Step 4. Insert the Tube  

  • You may need someone to hold your child while you insert the tube.

  • Apply water-based lubricant to the tip of the tube so that it can slide through the nose easily.

  • Gently guide the tube into either nostril.

  • The tube is easier to advance when your child is swallowing. An infant can suck on a pacifier as you insert the tube. An older child can drink water or dry swallow. Don’t force the tube. If your child coughs, gags, or has trouble breathing, stop and wait. Allow your child to rest. Then, try again.

  • Advance the tube until the mark you made earlier reaches the child’s nose.

  • Place the adhesive skin dressing on your child’s cheek where you plan to tape the tube. This protects your child’s skin from being damaged by the tape.

  • Tape the tube to your child’s cheek over the adhesive skin dressing (as you were shown in the hospital). This secures the tube in place.

  • If your child’s tube has a wire, remove it at this time. Don’t throw the wire away. In case you need to reinsert the tube, the wire can be reused to keep the tube straight.  

Step 5. Check the Placement of the Tube 

  • Check for proper tube placement:

  • Attach the syringe to the end of the tube and make sure the other port of the tube is closed off.

  • Pull back on the plunger of the syringe to get stomach contents.

  • Check the pH using pH paper.
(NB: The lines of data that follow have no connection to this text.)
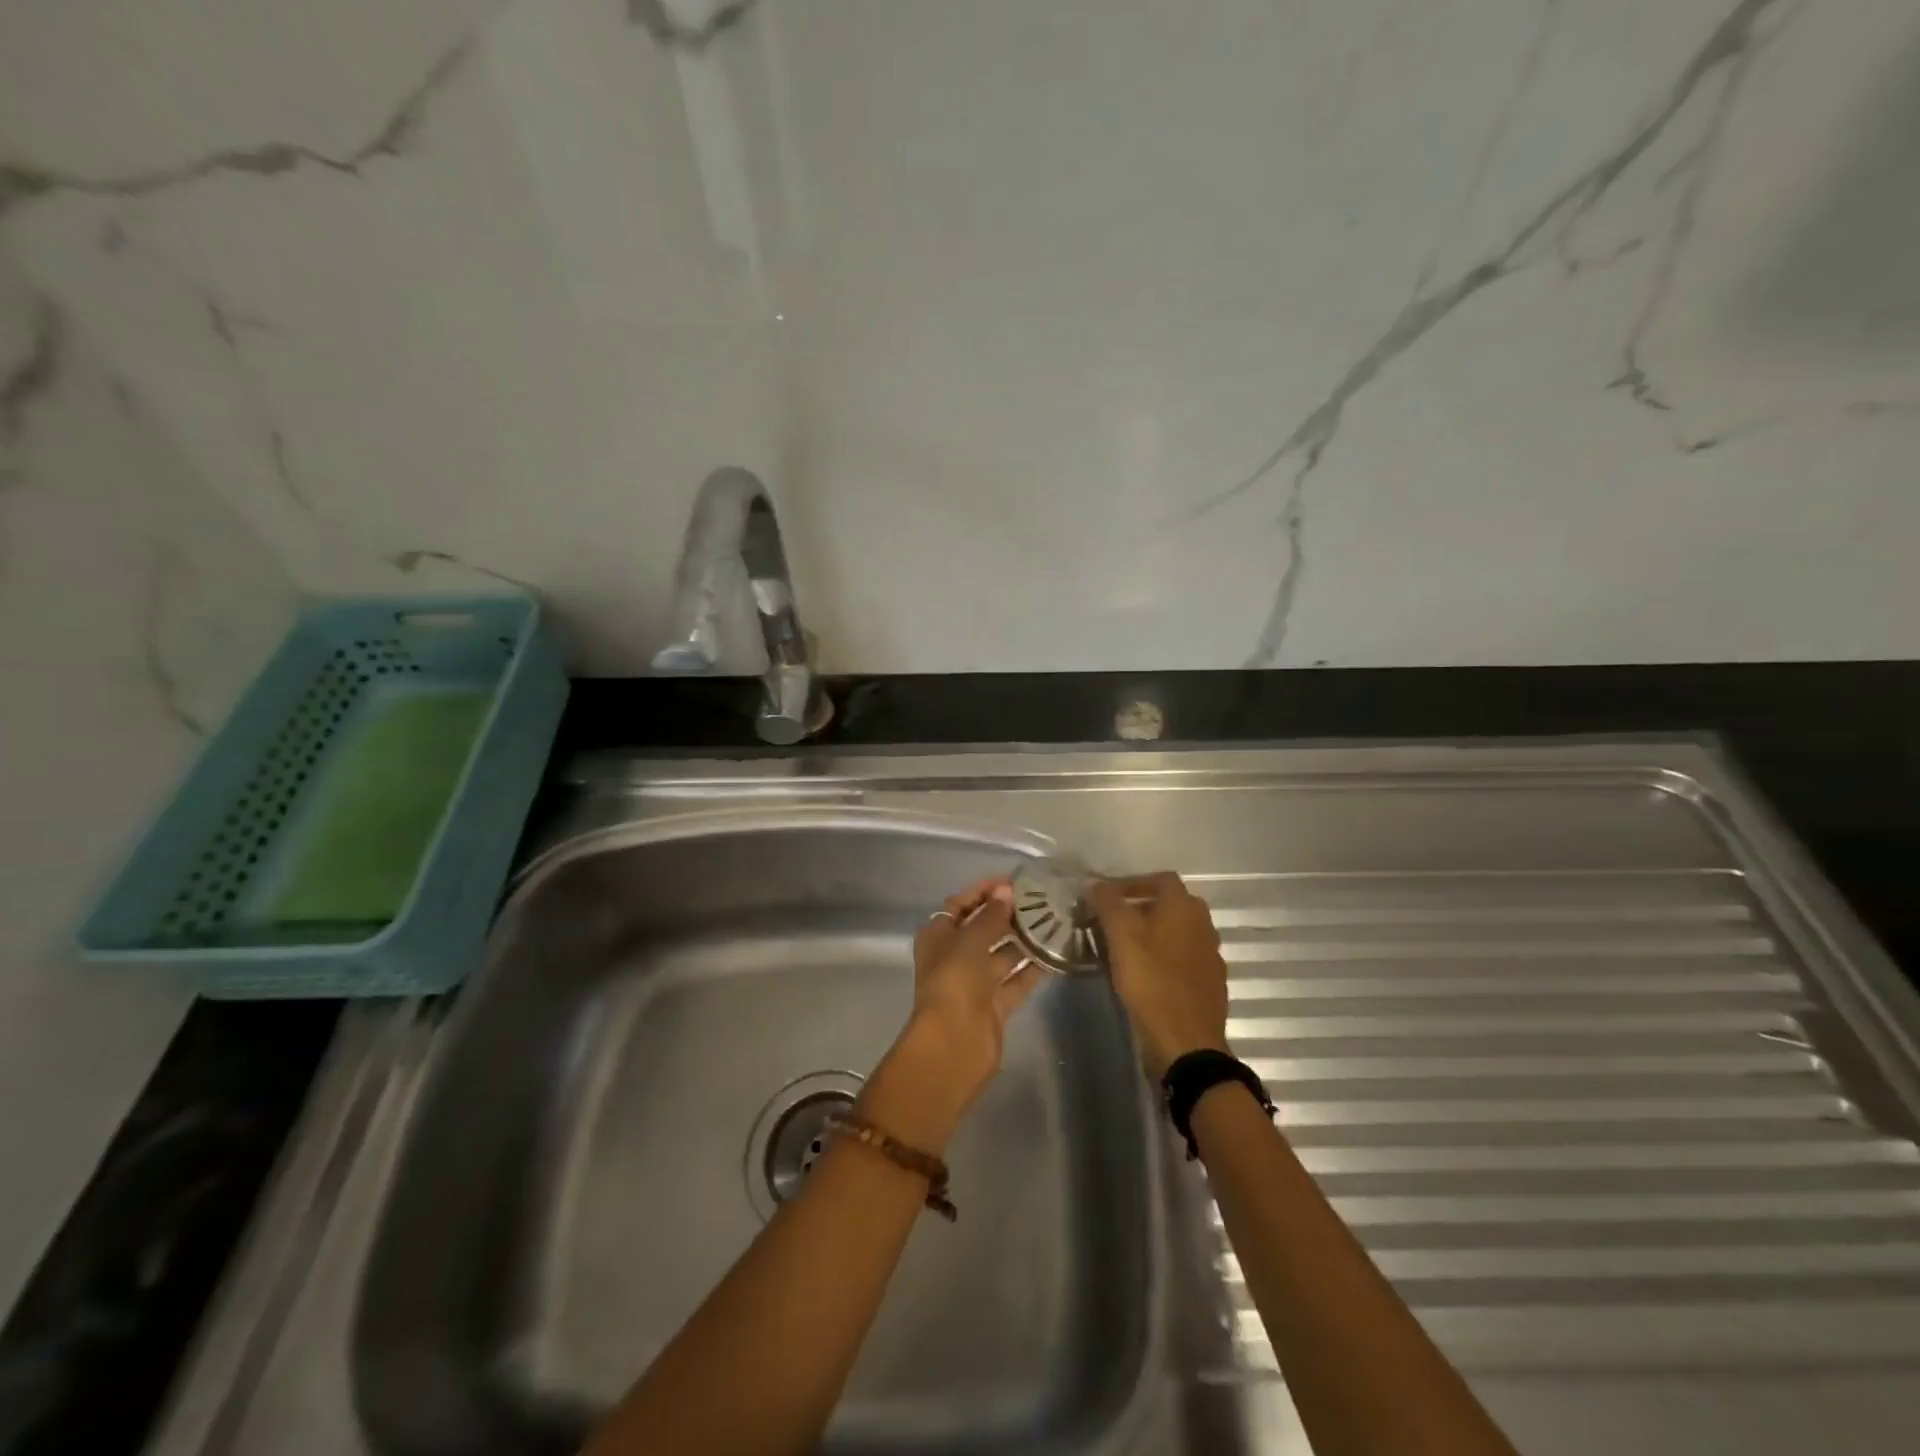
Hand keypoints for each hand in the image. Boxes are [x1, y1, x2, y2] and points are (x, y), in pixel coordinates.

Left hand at [863, 879, 1046, 1150]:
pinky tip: (1056, 951)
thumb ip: (991, 916)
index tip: (1013, 881)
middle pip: (983, 928)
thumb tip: (1006, 892)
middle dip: (1008, 914)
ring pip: (1002, 954)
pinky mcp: (995, 1005)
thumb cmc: (954, 981)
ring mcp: (975, 982)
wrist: (954, 1044)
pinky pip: (1016, 980)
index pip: (961, 904)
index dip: (984, 891)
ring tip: (1055, 920)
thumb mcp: (971, 940)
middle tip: (1041, 900)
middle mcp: (955, 956)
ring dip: (1024, 940)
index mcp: (938, 936)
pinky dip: (1033, 968)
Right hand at [1086, 871, 1228, 1077]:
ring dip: (1153, 933)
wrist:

Gastric (or stomach) pH should be 1 to 4 if your child is not on a proton pump inhibitor or H2 receptor antagonist. Please discuss what medications your child is taking with his or her doctor.

  • Observe the color of the fluid. Gastric (stomach) fluid should look clear, light yellow, or light green.
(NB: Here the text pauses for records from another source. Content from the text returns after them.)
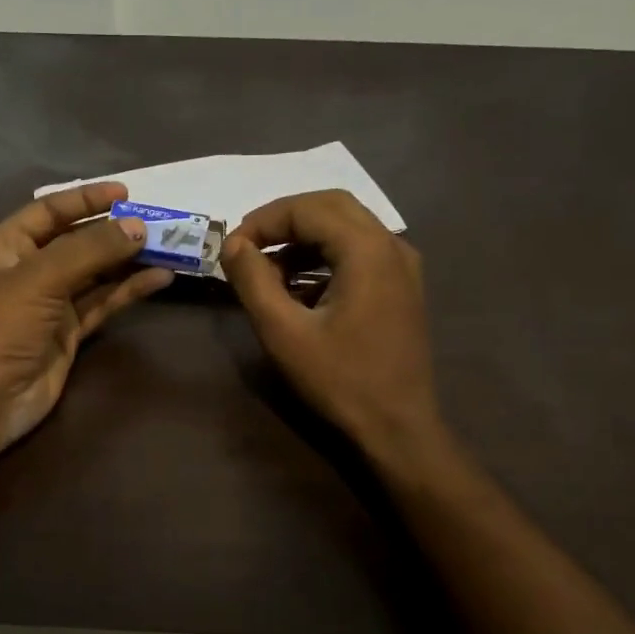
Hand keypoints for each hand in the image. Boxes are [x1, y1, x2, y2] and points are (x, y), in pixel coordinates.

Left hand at [0, 182, 172, 455]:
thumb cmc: (2, 326)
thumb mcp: (41, 278)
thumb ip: (91, 250)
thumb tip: (138, 227)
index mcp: (7, 246)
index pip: (50, 211)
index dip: (86, 200)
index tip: (127, 193)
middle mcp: (29, 269)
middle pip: (77, 241)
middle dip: (114, 231)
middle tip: (157, 222)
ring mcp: (51, 303)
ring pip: (95, 273)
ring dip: (128, 261)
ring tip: (168, 247)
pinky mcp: (70, 332)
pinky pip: (103, 303)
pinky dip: (129, 290)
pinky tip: (159, 278)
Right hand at [221, 190, 443, 467]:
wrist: (398, 427)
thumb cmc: (340, 380)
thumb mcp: (284, 332)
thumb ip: (253, 281)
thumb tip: (233, 244)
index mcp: (367, 249)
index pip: (307, 208)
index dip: (263, 221)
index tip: (231, 249)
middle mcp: (392, 245)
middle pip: (331, 206)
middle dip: (284, 221)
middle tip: (248, 247)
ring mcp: (402, 266)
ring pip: (346, 227)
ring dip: (303, 239)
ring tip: (267, 271)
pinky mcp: (402, 287)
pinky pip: (359, 252)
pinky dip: (325, 257)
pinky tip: (299, 289)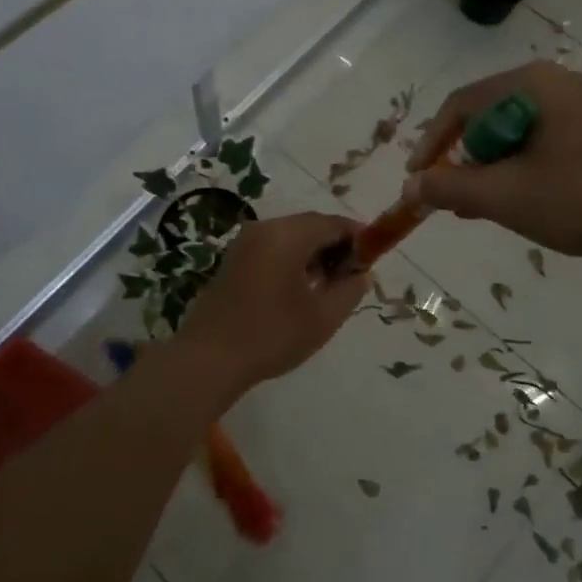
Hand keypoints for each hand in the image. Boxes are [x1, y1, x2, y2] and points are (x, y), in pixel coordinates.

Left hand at [174, 212, 370, 391]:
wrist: (209, 359)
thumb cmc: (271, 335)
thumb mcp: (323, 317)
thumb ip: (350, 290)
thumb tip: (361, 274)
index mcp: (287, 235)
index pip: (333, 223)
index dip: (358, 237)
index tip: (373, 257)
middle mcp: (264, 228)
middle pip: (310, 226)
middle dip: (335, 246)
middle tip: (352, 276)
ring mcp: (244, 243)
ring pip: (290, 237)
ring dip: (313, 254)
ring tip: (328, 287)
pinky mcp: (233, 260)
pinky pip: (272, 248)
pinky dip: (292, 260)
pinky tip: (299, 290)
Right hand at [404, 61, 581, 262]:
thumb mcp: (507, 196)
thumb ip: (452, 186)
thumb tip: (411, 185)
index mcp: (530, 85)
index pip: (460, 105)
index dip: (431, 143)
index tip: (418, 180)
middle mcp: (555, 83)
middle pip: (488, 116)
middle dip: (464, 159)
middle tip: (455, 199)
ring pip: (518, 132)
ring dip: (494, 168)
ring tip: (486, 207)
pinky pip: (545, 141)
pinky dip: (524, 168)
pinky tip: (527, 201)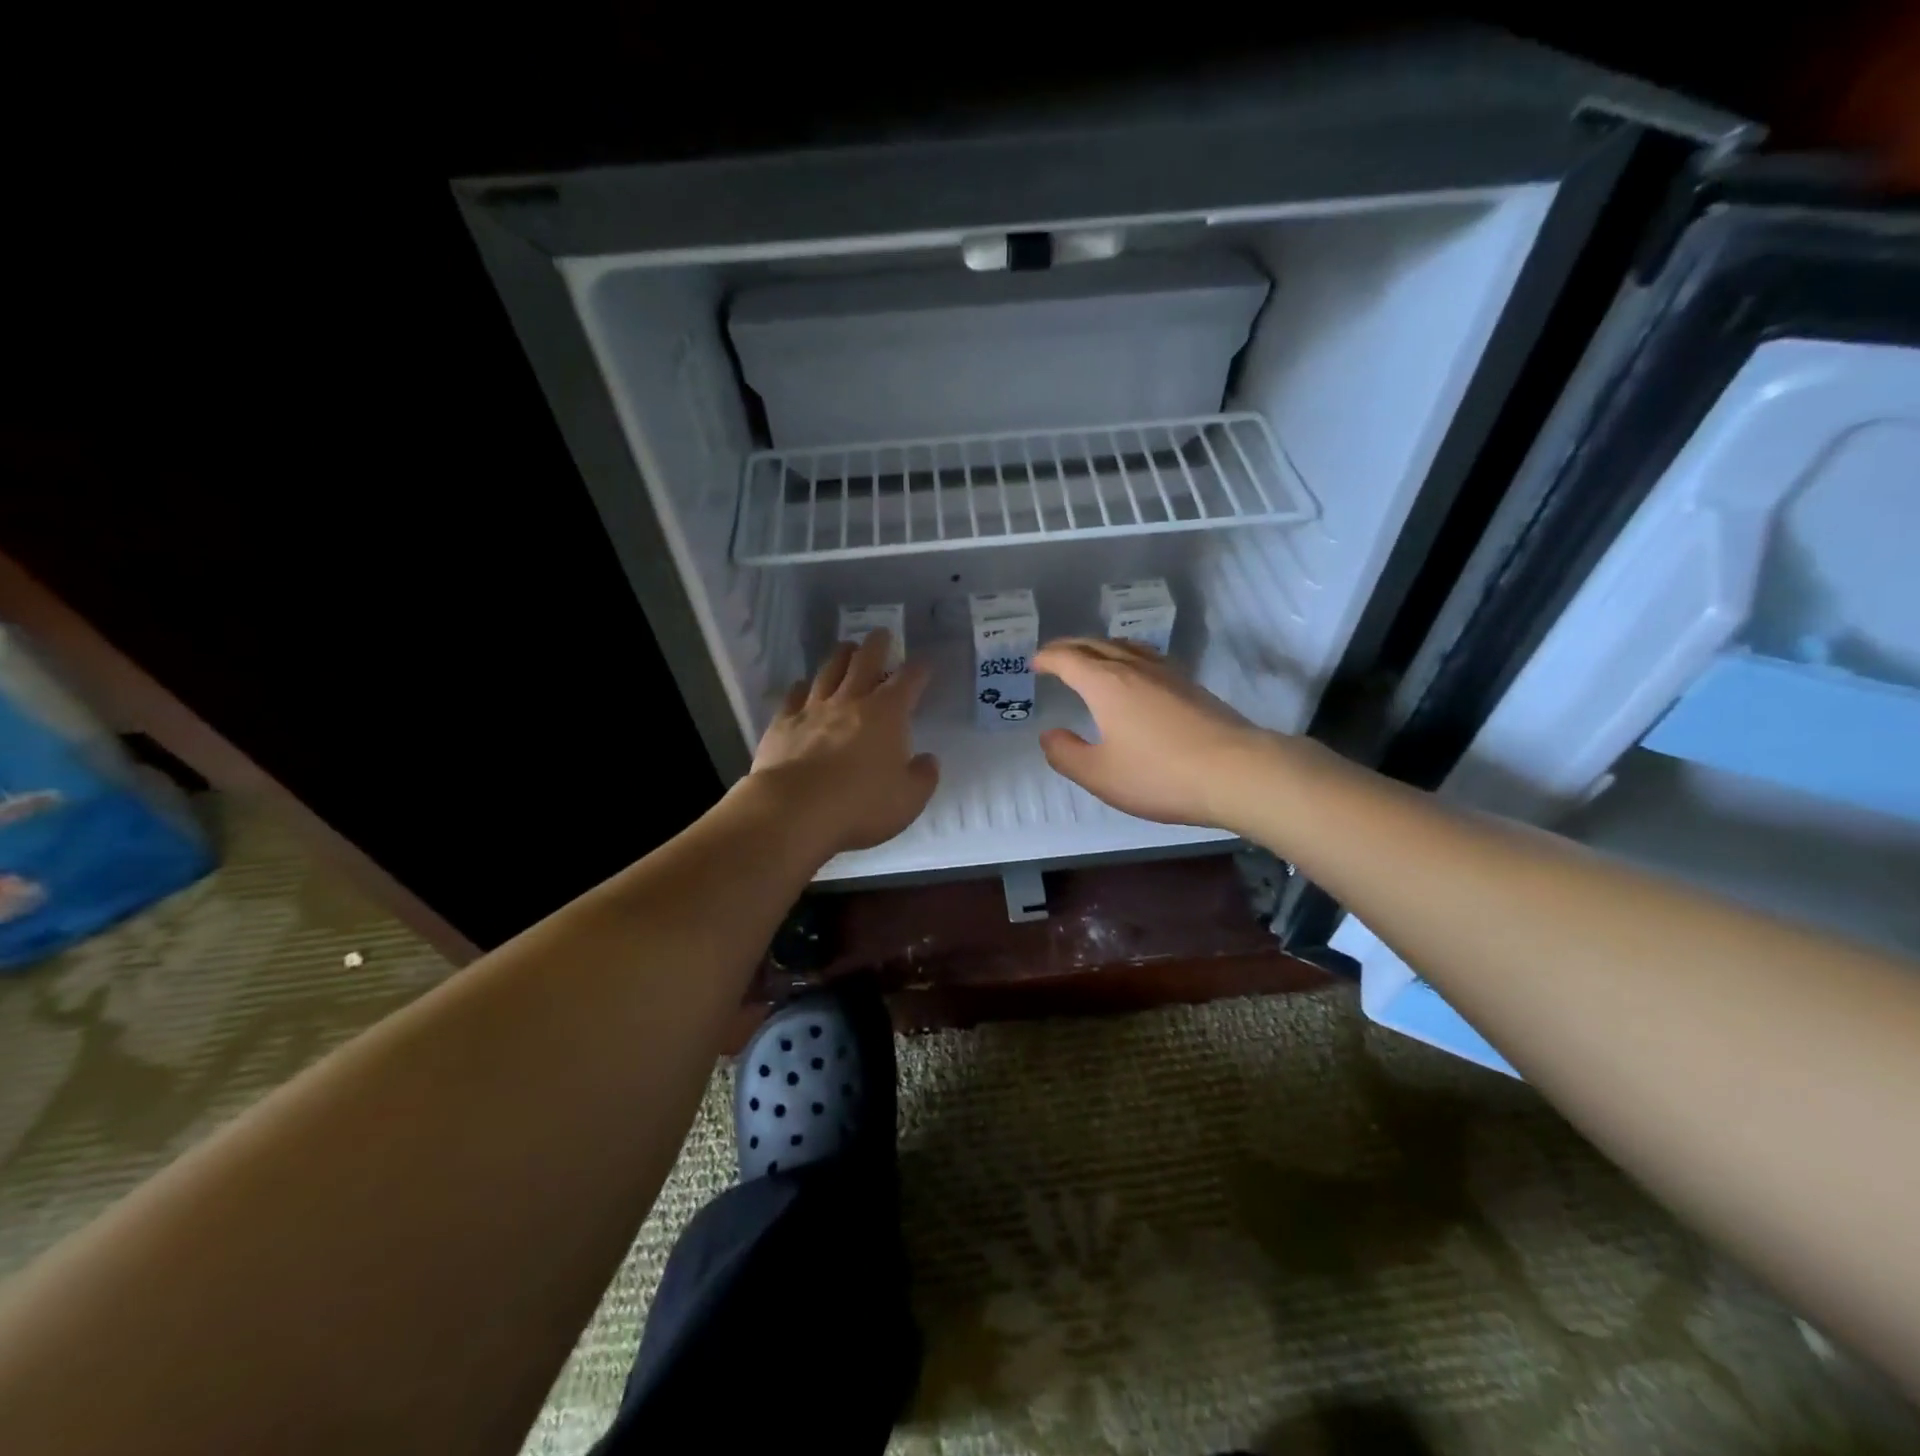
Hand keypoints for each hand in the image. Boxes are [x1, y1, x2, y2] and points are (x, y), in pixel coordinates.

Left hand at [745, 629, 938, 854]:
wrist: (795, 810)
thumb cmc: (860, 805)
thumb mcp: (909, 799)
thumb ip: (923, 777)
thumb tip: (928, 760)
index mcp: (887, 714)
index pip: (909, 680)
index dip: (920, 669)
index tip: (925, 663)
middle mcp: (851, 701)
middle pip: (865, 662)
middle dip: (877, 645)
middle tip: (882, 634)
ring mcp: (813, 709)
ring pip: (828, 671)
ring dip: (840, 656)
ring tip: (847, 648)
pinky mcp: (783, 723)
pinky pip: (793, 695)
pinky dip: (802, 687)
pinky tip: (803, 685)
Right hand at [1034, 638, 1272, 829]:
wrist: (1236, 772)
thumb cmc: (1160, 774)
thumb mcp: (1100, 775)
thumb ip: (1067, 754)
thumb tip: (1049, 735)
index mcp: (1105, 684)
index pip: (1069, 659)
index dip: (1048, 658)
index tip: (1035, 662)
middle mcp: (1134, 668)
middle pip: (1096, 645)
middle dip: (1070, 647)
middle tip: (1055, 655)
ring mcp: (1167, 674)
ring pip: (1126, 647)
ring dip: (1100, 647)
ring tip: (1091, 657)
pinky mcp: (1190, 686)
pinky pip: (1148, 658)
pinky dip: (1127, 657)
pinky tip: (1136, 674)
  • Disconnect the syringe from the tube.

  • When the placement of the tube is confirmed, adjust the tape on your child’s cheek to secure the tube in place, if needed.
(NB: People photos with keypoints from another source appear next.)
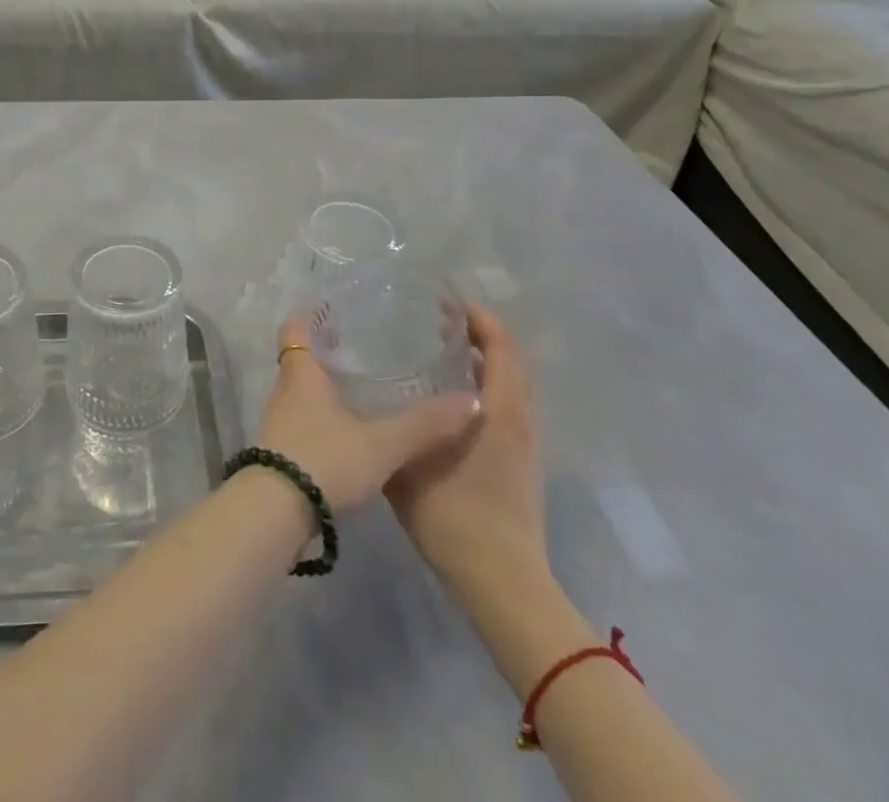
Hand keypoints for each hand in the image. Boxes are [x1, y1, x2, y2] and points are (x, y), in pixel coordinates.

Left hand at [256, 315, 480, 512]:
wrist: (276, 512)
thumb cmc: (324, 460)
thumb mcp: (382, 444)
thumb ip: (425, 424)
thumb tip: (471, 402)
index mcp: (301, 373)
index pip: (296, 328)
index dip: (311, 315)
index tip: (336, 309)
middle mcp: (285, 390)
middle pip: (301, 357)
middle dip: (327, 349)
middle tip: (364, 345)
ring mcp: (280, 421)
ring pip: (303, 390)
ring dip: (326, 384)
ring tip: (364, 385)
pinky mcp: (281, 449)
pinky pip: (304, 418)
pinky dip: (325, 414)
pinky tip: (352, 428)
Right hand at [385, 303, 547, 604]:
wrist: (503, 585)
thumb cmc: (456, 519)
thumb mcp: (407, 466)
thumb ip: (392, 427)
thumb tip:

  • Wash the syringe with soap and water and let it dry.

NOTE: If you are NOT SURE the tube is in the stomach, reinsert or advance the NG tube as you were instructed by the health care provider and REPEAT the steps to check for CORRECT placement.

Tips for Parents

  • Some parents don’t like how the tube looks on the child. But it shouldn’t be uncomfortable for your child. The tube doesn’t hurt and your child will get used to it in time.

  • When placing the tube, it may help to talk to your child and explain what you’re doing. Praise your child after you have placed the tube.

  • You’ll need to check the skin around your child’s nose and face regularly to prevent soreness and infection. Keep the area around your child’s nose clean and dry. Also, make sure to cleanse your child’s mouth regularly. Do this even though he or she isn’t taking food by mouth.

  • Always have a backup tube in case a problem occurs with your child’s tube.

Call Your Doctor

Contact the doctor right away if any of the following occurs:

  • You’re unable to place the tube.

  • Your child has trouble breathing.

  • Redness, swelling, leakage, sores, or pus develops in the skin around the tube site.

  • You see blood around the tube, in child’s stool, or in contents of the stomach.

  • Your child coughs, chokes, or vomits while feeding.

  • Your child has a bloated or rigid abdomen (belly feels hard when gently pressed).

  • Your child has diarrhea or constipation.

  • Your child has a fever 100.4°F (38°C) or higher.